Riverlane has deployed its Deltaflow 2 quantum error correction (QEC) technology in a UK commercial quantum setting for the first time. The system introduces streaming quantum memory, enabling real-time error correction fast enough to preserve data across thousands of operations.

Deltaflow 2 combines a custom QEC chip with FPGA hardware and Riverlane’s software stack, supporting superconducting, spin, trapped-ion, and neutral-atom qubit platforms. It has been integrated with high-performance classical systems and a digital twin for noise simulation and monitoring.

Control hardware from Qblox delivers high-fidelity readout and ultra-low-latency links to enable real-time QEC. The deployment will validate error correction routines and benchmark system performance, forming the basis for future integration with OQC’s superconducting qubits.

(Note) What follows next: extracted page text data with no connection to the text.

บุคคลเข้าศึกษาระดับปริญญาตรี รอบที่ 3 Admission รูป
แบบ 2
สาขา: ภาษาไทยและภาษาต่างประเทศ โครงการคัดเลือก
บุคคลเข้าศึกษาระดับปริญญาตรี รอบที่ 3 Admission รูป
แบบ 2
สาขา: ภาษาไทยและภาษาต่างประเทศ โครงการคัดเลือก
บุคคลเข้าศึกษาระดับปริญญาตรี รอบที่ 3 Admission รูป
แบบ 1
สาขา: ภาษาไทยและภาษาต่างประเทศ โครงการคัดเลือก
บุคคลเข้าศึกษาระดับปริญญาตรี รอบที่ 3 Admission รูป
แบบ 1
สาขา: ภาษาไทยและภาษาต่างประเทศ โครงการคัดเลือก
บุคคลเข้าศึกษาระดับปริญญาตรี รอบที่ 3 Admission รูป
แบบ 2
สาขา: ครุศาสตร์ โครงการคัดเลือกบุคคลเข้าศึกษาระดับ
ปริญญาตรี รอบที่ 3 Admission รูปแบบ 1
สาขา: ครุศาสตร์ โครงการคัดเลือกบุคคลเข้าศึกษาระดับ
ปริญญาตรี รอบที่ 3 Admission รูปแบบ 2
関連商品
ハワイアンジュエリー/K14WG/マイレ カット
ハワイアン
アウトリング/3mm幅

The project is part of the UK Government-funded DECIDE programme, which aims to strengthen national capability in quantum error correction. Riverlane and OQC plan to demonstrate live QEC during quantum operations, supporting the creation of logical qubits for scalable systems.

Riverlane is also partnering with Infleqtion, Rigetti Computing, and others through the UK’s National Quantum Computing Centre. The company says growing industry demand reflects QEC’s shift from research to deployment, positioning Deltaflow 2 as a commercially viable, universally compatible tool.